Christine Lovly, M.D., Ph.D., assistant professor of Medicine and Cancer Biology, has been awarded a V Scholar Grant from the V Foundation for Cancer Research.
The award, funded by The Hearst Foundation, will provide $200,000 over two years for the study of a novel gene mutation linked to some forms of cancer. The V Scholar Grants are designed to help early career scientists with their research efforts.
Lovly and colleagues in her research laboratory at Vanderbilt-Ingram Cancer Center (VICC) recently detected a novel mutation in the EGFR gene in the tumor of a young lung cancer patient. The mutation, which they named EGFR-KDD (for kinase domain duplication) had not been described previously in lung cancer.
“The grant from the V Foundation will enable us to further study this rearrangement of DNA within the EGFR gene and determine how this putative oncogene is driving the growth of cancer, as well as therapeutic options for patients whose tumors harbor this mutation,” Lovly said.
Based on research spearheaded by Lovly’s lab, investigators at Vanderbilt University Medical Center (VUMC) determined that a specific anti-EGFR drug is most likely to be helpful against tumors with the EGFR-KDD mutation.
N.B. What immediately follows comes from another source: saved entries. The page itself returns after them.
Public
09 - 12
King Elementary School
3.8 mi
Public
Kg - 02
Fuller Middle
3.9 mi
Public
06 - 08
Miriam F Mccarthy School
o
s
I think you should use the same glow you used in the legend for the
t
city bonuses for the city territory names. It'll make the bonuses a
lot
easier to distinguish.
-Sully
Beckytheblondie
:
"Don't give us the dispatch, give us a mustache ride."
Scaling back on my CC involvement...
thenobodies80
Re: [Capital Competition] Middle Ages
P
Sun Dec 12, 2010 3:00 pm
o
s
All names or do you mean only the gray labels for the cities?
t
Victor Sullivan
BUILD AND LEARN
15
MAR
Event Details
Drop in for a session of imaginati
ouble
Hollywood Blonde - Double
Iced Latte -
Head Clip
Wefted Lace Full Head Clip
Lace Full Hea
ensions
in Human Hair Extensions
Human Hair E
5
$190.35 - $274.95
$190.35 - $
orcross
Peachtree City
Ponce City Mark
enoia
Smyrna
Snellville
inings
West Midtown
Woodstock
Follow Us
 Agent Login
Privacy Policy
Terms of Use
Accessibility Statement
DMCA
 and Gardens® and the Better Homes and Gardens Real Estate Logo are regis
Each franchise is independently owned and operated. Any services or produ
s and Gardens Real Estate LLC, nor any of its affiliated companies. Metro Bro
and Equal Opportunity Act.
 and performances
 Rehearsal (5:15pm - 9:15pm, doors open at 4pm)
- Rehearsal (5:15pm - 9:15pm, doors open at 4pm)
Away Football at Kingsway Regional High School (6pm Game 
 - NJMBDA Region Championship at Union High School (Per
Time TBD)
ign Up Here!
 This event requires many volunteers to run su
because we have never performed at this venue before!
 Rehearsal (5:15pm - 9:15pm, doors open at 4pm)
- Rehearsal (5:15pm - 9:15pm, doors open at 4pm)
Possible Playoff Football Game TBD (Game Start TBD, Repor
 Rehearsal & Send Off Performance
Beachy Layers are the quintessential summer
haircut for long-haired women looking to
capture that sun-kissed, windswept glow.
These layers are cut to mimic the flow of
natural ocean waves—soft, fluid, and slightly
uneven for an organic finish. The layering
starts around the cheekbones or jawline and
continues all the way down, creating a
Following publication of their work, other lung cancer patients with this mutation have also been identified.
The V Foundation for Cancer Research was founded in 1993 by television sports network ESPN and Jim Valvano, a sports commentator and former North Carolina State University basketball coach.
Valvano, who led his team to an NCAA championship, was diagnosed with cancer of unknown primary origin at the age of 46. Prior to his death in 1993, he collaborated with ESPN executives to establish a nonprofit foundation for cancer research and programs for patients and families. To date, the foundation has donated more than $150 million to 120 facilities in support of these programs.